Last week, outside our kitchen window. Photo by Warren. |
I'll continue down one resulting route a little way.
At Stanford in those days certain instructors seemed to channel questions to their TAs--Gordon Craig, for example, from whom I took Nineteenth-Century German History. Socially illiterate as I was, I sensed that his office hours were window dressing, not to be used.
Antony Raubitschek had at least one TA. I remember a tall, dark-haired woman who (in the days when we were all trying to look like Joan Baez) never appeared without a scarf tied over her hair. Her sharp tongue scared me. Maybe it occurred to me that she was a contagion I might catch.
But Rabitschek himself might have welcomed questions. He invited us to his home, after all. In his book-lined front room, I felt struck dumb, like Zechariah visited by the angel Gabriel. I didn't believe the news I was receiving, that a room like this might someday be mine, that I could become a scholar and spend my life reading books. Even before I started having trouble with Greek, I couldn't believe in that scholarly future. I might be a scholarship girl, but I'd never be a scholar. Maybe not believing in that future played a part in not living it.
The only thing I managed to say that night, over tea and cookies for about ten people, was to Raubitschek himself: "Your cat wants in."A pure white, long-haired cat was sitting outside a sliding glass door, staring first at Raubitschek and then, because I noticed her, at me. "Oh yes, that's Snowball," Raubitschek said, and opened the door.
When I was teaching at community colleges, I did everything I could to get my students to come to my office. Few enough did, struggling as they were with minimum-wage jobs and, in some cases, chaotic home lives. But some came. Some talked to me after class. Class, the other kind, makes a difference, always, in how confident one is, how worthy of help one is able to feel. I must have looked to my students a little like Raubitschek looked to me. A little.
I've started studying Latin these days. Have I mentioned this? After Latin (in a decade or so), maybe a return to Greek. At the end of chapter 1 of Wheelock's Latin, 7th ed. is this basic advice:
"Read aloud and for comprehension, trying to get the sense of the entire passage. Remember that subject-object-verb is a common pattern . . . but word order is quite variable in Latin and so you must pay careful attention to word endings . . ."
I've already described how inflected languages work. They are complicated. Where was a paragraph like this one in my beginning Greek text? Why not something like this big-picture advice that admitted the difficulty of the task? Why didn't Raubitschek offer advice like this himself? I suppose he assumed we'd all already studied Latin and had learned the mental multitasking that construal amounts to.

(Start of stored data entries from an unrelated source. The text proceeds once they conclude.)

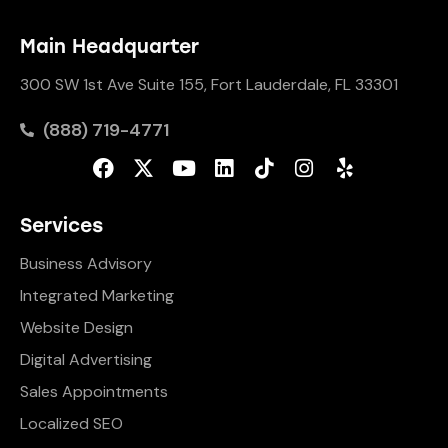
Main Headquarter
300 SW 1st Ave Suite 155, Fort Lauderdale, FL 33301
(888) 719-4771
Services
Business Advisory
Integrated Marketing
Website Design
Digital Advertising
Sales Appointments
Localized SEO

So I dropped Greek. If I'd just said to myself, oh well, you're good at some things but not others, so what!, I might have stayed the course. My Western Civ teacher had, for example, told me that I was among the best students he'd ever had. He seemed a little loony, so I didn't take that very seriously, but I did have some countervailing evidence that construing Greek badly wasn't the end of me.

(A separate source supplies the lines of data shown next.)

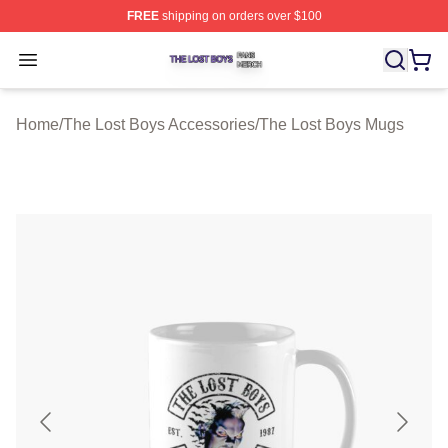
FREE
shipping on orders over $100
The Lost Boys Shop ⚡️ Officially Licensed The Lost Bo
Open menu
Home
/
The Lost Boys Accessories
/
The Lost Boys Mugs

Unfortunately, Greek was tied to the first and still the strongest notion I had of a future. I was going to be a minister. In Raubitschek's living room, an academic career had suggested itself and had clearly scared me almost to death. I continued to think that I wouldn't strive to do work that accrued credit and a good life to me, but do something for others. This is what I was used to, and stemmed more from codependency than from altruism. I'd been caring for a sick father all through high school--he'd been caring for me, too, of course, in his way--and tending to a disappointed mother as well, mostly by steering clear of her. After Greek, this need to minister had to be redirected, and this was not so easy. A quarter later I left Stanford, and it was a year-and-a-half before I went back to school at U.C. Berkeley, no longer a scholarship girl. I didn't need a scholarship, however. In those days, a Berkeley education (featuring one of the best English depts. in the country) cost only . . . well, I don't want to depress you. My life has been good, full of books and children and Warren. BUT . . .
npr.org |
"The unexamined life is surely worth living," says Adam Phillips in the prologue to Missing Out: In Praise of the Unlived Life. I wouldn't have conceded that until a few years ago, when I began appreciating people who seemed to lack self-consciousness, or had set it aside. I'd always examined my life quite a bit, a little too much. I'd been a little hard on myself. Now I think I'll ponder, in a measured way and not too long, the life I didn't live. Phillips says I've been doing this all along:
"But is the unlived life worth examining? It seems a strange question until one realizes how much of our so-called mental life is about the lives we are not living, the lives we are missing out on, the lives we could be leading but for some reason are not."
You have given me a great deal to think about—as always. Thank you for this post. I am always grateful for the ideas you share, the questions you allow your reader to ponder, the solutions readers are allowed to pursue and discover in their own lives. Thank you.